Another focus in ice core science in AWI is the investigation of physical properties of the drilled material. Especially interesting is the mechanical behaviour as this directly impacts the deformation of ice masses and thus their movement towards the ocean. The most important role here plays the high anisotropy of the mineral ice, which can be measured using the optical anisotropy (polarisation microscopy). Combined with more parameters on the micro-scale, as well as the microstructure mapping of those enables the identification and estimation of the relevant processes (deformation and recrystallisation). Larger traces of deformation can be found in depositional layers (stratigraphy), image with dark field methods in the otherwise transparent ice. The combination of both fields (Palaeoclimate and mechanical properties) is a joint and world-unique Fokus at AWI.
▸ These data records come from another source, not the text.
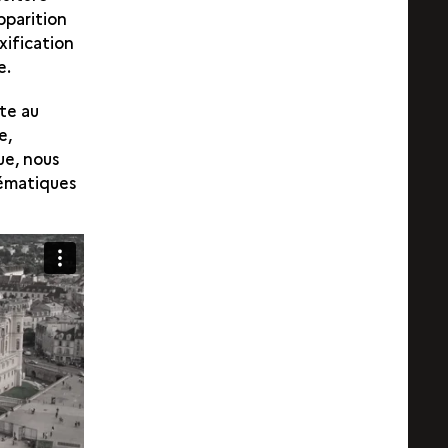
apparition
xification
e.
te au
e,
ue, nous
hématiques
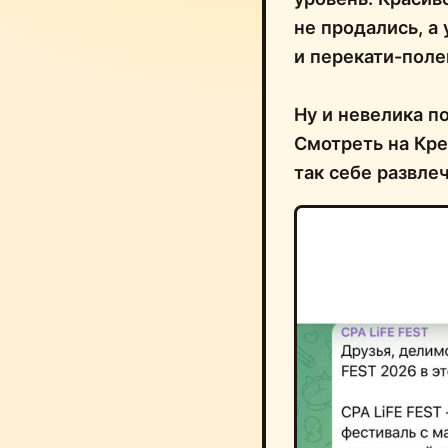
не продались, а
и перекати-поле
Ну и невелика по
Смотреть на Кр
так себе развле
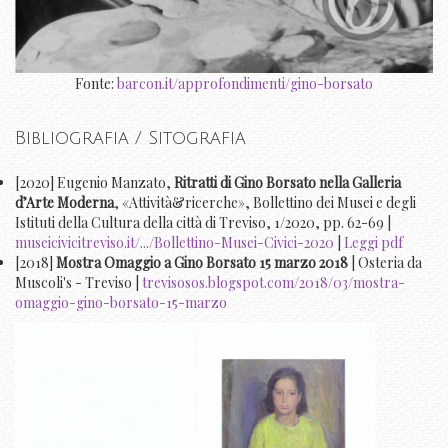
Fonte:
barcon.it/approfondimenti/gino-borsato
Bibliografia / Sitografia
[2020] Eugenio Manzato,
Ritratti di Gino Borsato nella Galleria
d’Arte Moderna
, «Attività&ricerche», Bollettino dei Musei e degli
Istituti della Cultura della città di Treviso, 1/2020, pp. 62-69 |
museicivicitreviso.it/.../Bollettino-Musei-Civici-2020
|
Leggi pdf
[2018]
Mostra Omaggio a Gino Borsato 15 marzo 2018
| Osteria da
Muscoli's - Treviso |
trevisosos.blogspot.com/2018/03/mostra-
omaggio-gino-borsato-15-marzo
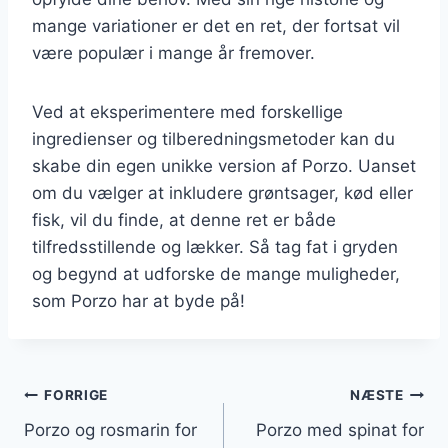
mange variationer er det en ret, der fortsat vil
være populær i mange år fremover.
Ved at eksperimentere med forskellige
ingredienser og tilberedningsmetoder kan du
skabe din egen unikke version af Porzo. Uanset
om du vælger at inkludere grøntsager, kød eller
fisk, vil du finde, at denne ret er både
tilfredsstillende og lækker. Så tag fat i gryden
og begynd at udforske de mange muligheder,
som Porzo har at byde på!
Indlægsnavigation
FORRIGE
NÆSTE
Porzo og rosmarin for
Porzo med spinat for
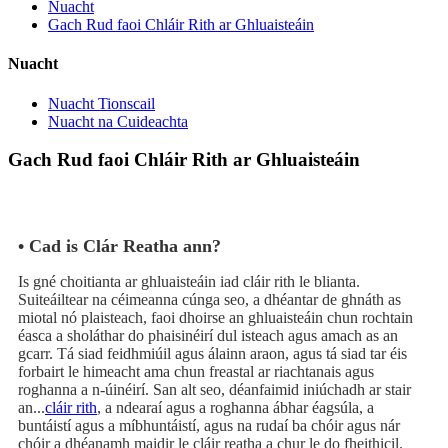
Nuacht
Gach Rud faoi Chláir Rith ar Ghluaisteáin
Nuacht
Nuacht Tionscail
Nuacht na Cuideachta
Gach Rud faoi Chláir Rith ar Ghluaisteáin
• Cad is Clár Reatha ann?
Is gné choitianta ar ghluaisteáin iad cláir rith le blianta.
Suiteáiltear na céimeanna cúnga seo, a dhéantar de ghnáth as
miotal nó plaisteach, faoi dhoirse an ghluaisteáin chun rochtain
éasca a sholáthar do phaisinéirí dul isteach agus amach as an
gcarr. Tá siad feidhmiúil agus álainn araon, agus tá siad tar éis
forbairt le himeacht ama chun freastal ar riachtanais agus
roghanna a n-úinéirí. San alt seo, déanfaimid iniúchadh ar stair
an...
cláir rith
, a ndearaí agus a roghanna ábhar éagsúla, a
buntáistí agus a míbhuntáistí, agus na rudaí ba chóir agus nár
chóir a dhéanamh maidir le cláir reatha a chur le do fheithicil.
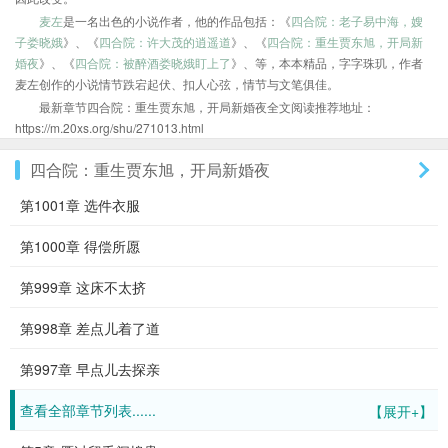
麦左
是一名出色的小说作者，他的作品包括：《
四合院：老子易中海，嫂
子娄晓娥
》、《
四合院：许大茂的逍遥道
》、《
四合院：重生贾东旭，开局新
婚夜
》、《
四合院：被醉酒娄晓娥盯上了
》、等，本本精品，字字珠玑，作者
麦左创作的小说情节跌宕起伏、扣人心弦，情节与文笔俱佳。
最新章节四合院：重生贾东旭，开局新婚夜全文阅读推荐地址：
https://m.20xs.org/shu/271013.html
四合院：重生贾东旭，开局新婚夜
第1001章 选件衣服
第1000章 得偿所愿
第999章 这床不太挤
第998章 差点儿着了道
第997章 早点儿去探亲
查看全部章节列表......
【展开+】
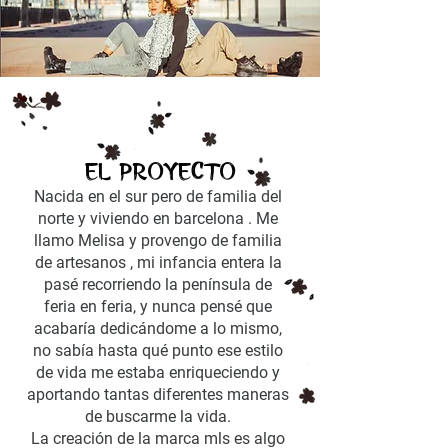
El proyecto
Nacida en el sur pero de familia del
norte y viviendo en barcelona . Me
llamo Melisa y provengo de familia
de artesanos , mi infancia entera la
pasé recorriendo la península de
feria en feria, y nunca pensé que
acabaría dedicándome a lo mismo,
no sabía hasta qué punto ese estilo
de vida me estaba enriqueciendo y
aportando tantas diferentes maneras
de buscarme la vida.
La creación de la marca mls es algo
Both, the reconstruction of paleo-climatic records and modelling the evolution of ice sheets ground on a profound understanding of the relevant processes in the ice. Beyond paleo-climatic reconstructions based on the physical and chemical standard parameters we focus our process studies on the densification and air entrapment in polar firn and the influence of microstructures on the deformation properties of the ice. For these studies we complement the set of standard parameters by sophisticated and partly worldwide unique analytical techniques like iceCT, raman spectroscopy and fabric analyser.

The ice sheet up to its entire thickness in the order of few kilometres is directly sampled by drilling ice cores. The abovementioned physical properties along with dielectric profiling are the set of parameters that enable us to link the ice core to the geophysical profiles in their respective vicinity and thus link to the observation of the entire ice sheet.